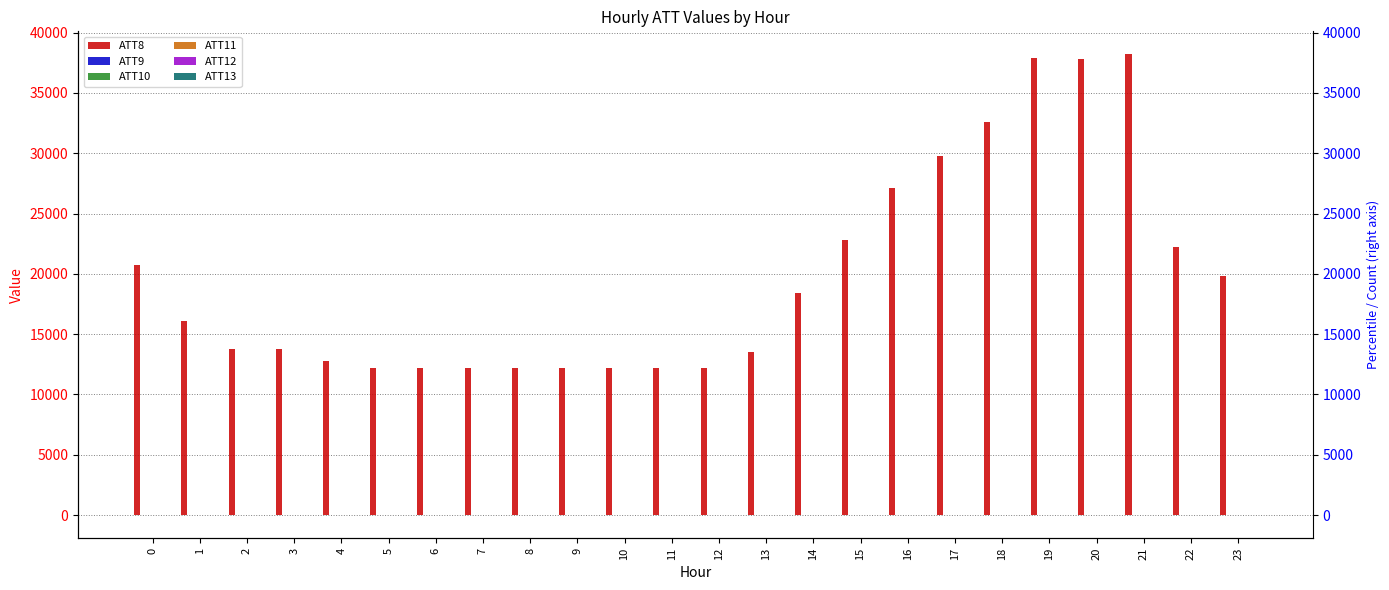

Which series has the largest total across all categories?

ATT8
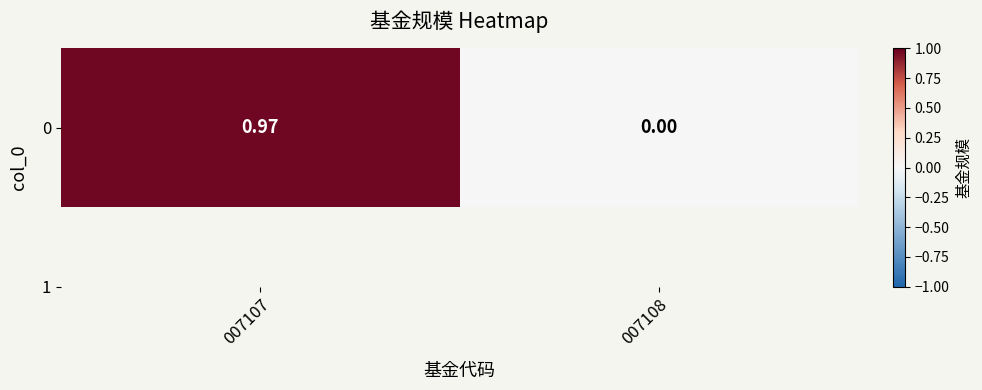

What is the maximum value shown in the chart?

1.0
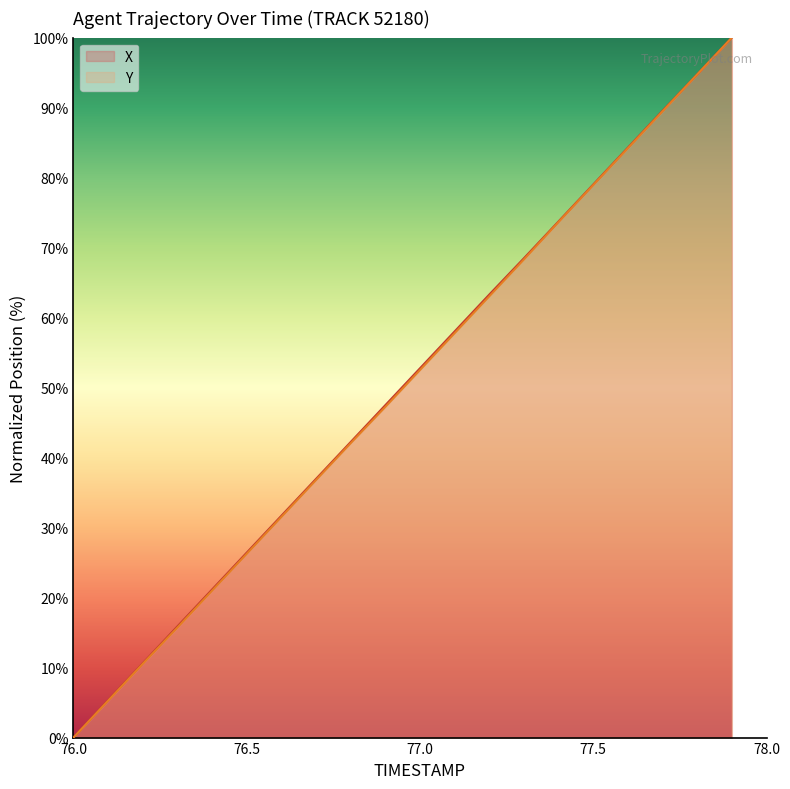

Reading left to right, what are all the values shown in this chart?

X: 76.0=0.0	76.1=5.3	76.2=10.6	76.3=15.9	76.4=21.1	76.5=26.4	76.6=31.7	76.7=36.9	76.8=42.2	76.9=47.5	77.0=52.8	77.1=58.0	77.2=63.3	77.3=68.5	77.4=73.7	77.5=79.0	77.6=84.3	77.7=89.5	77.8=94.7	77.9=100.0
Y: 76.0=0.0	76.1=5.3	76.2=10.5	76.3=15.7	76.4=21.0	76.5=26.3	76.6=31.5	76.7=36.8	76.8=42.1	76.9=47.2	77.0=52.5	77.1=57.8	77.2=63.0	77.3=68.3	77.4=73.7	77.5=78.9	77.6=84.2	77.7=89.5	77.8=94.7	77.9=100.0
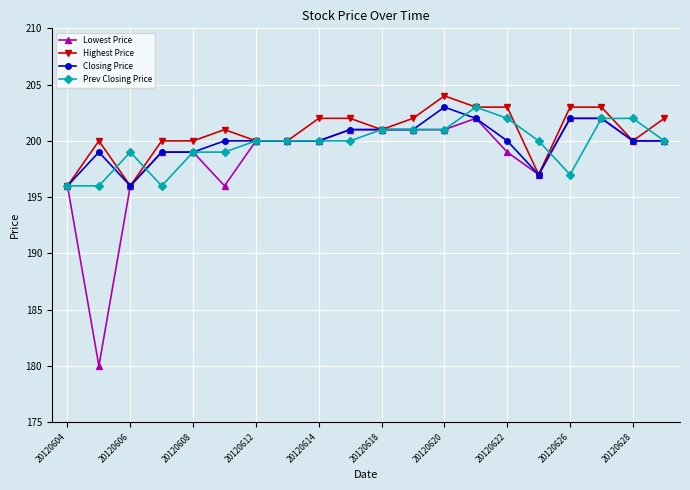

Does the chart have visible grid lines?

Yes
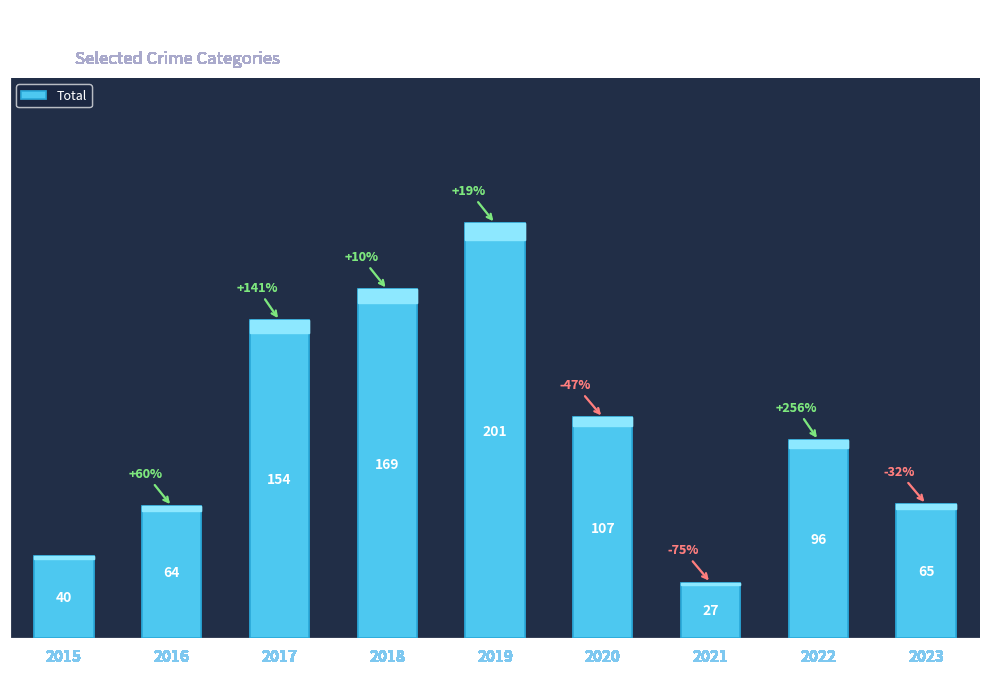

What is the smallest value displayed?

27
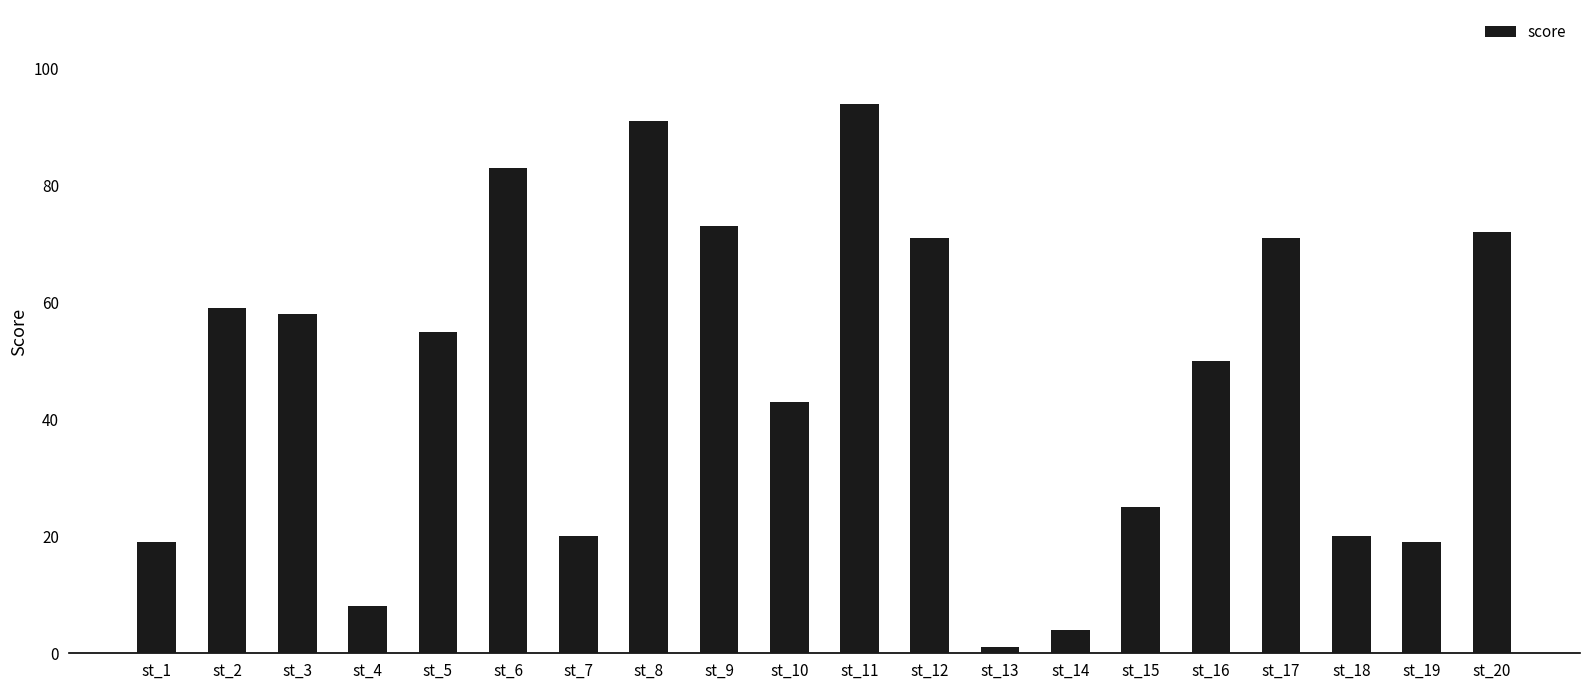

What is the maximum value shown in the chart?

94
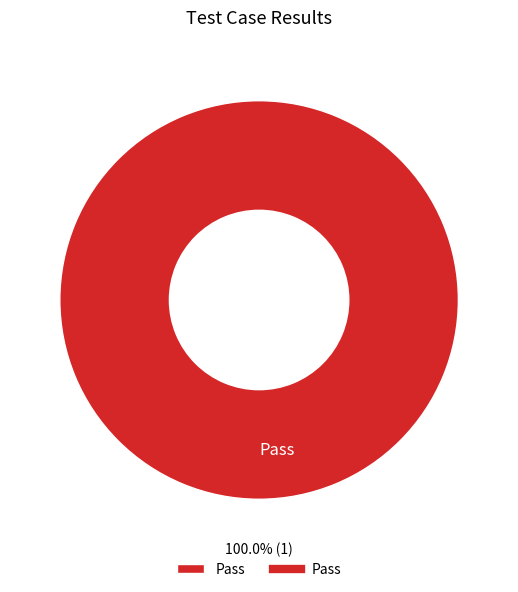

Is there any slice that represents more than half of the pie?

Yes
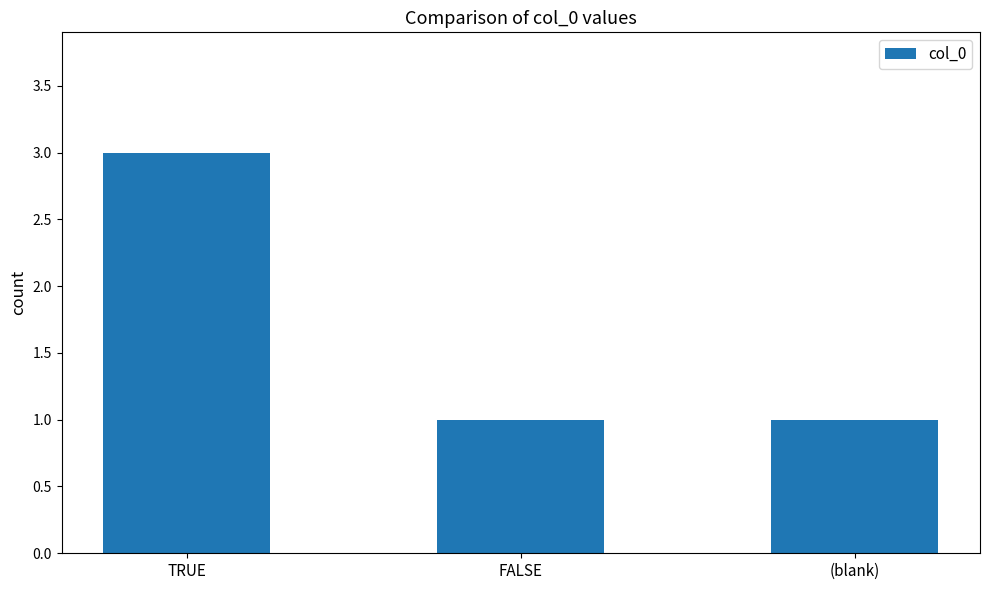

Is it true that the value at FALSE is 1?

True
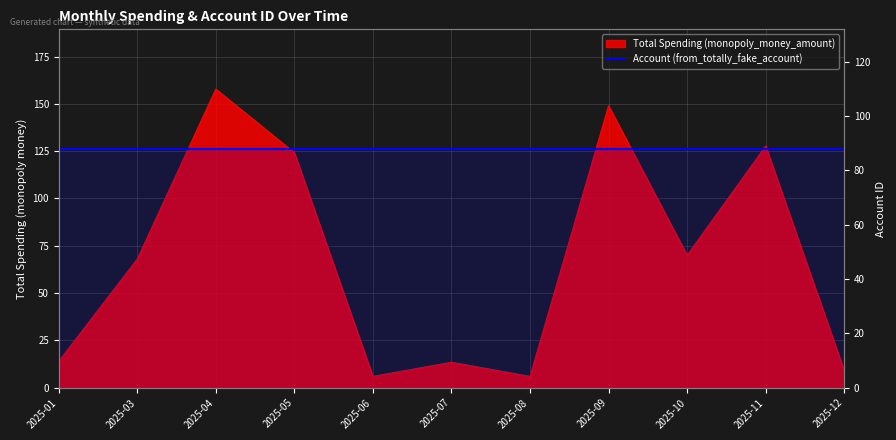

Read the value at 2025-06.

6.0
────
TASK ITEM: Give all of the material again with every "chart" replaced by "graph" and nothing else changed. Omit the pictures from your answer.

TASK RESULT:
Which series has the largest total across all categories?

ATT8

What is the maximum value shown in the graph?

1.0

Reading left to right, what are all the values shown in this graph?

X: 76.0=0.0	76.1=5.3	76.2=10.6	76.3=15.9	76.4=21.1	76.5=26.4	76.6=31.7	76.7=36.9	76.8=42.2	76.9=47.5	77.0=52.8	77.1=58.0	77.2=63.3	77.3=68.5	77.4=73.7	77.5=79.0	77.6=84.3	77.7=89.5	77.8=94.7	77.9=100.0
Y: 76.0=0.0	76.1=5.3	76.2=10.5	76.3=15.7	76.4=21.0	76.5=26.3	76.6=31.5	76.7=36.8	76.8=42.1	76.9=47.2	77.0=52.5	77.1=57.8	77.2=63.0	77.3=68.3	77.4=73.7	77.5=78.9	77.6=84.2	77.7=89.5	77.8=94.7	77.9=100.0

Does the graph have visible grid lines?

Yes

What is the smallest value displayed?

27

What is the maximum value shown in the graph?

94

Is there any slice that represents more than half of the pie?

Yes

Is it true that the value at FALSE is 1?

True

Read the value at 2025-06.

6.0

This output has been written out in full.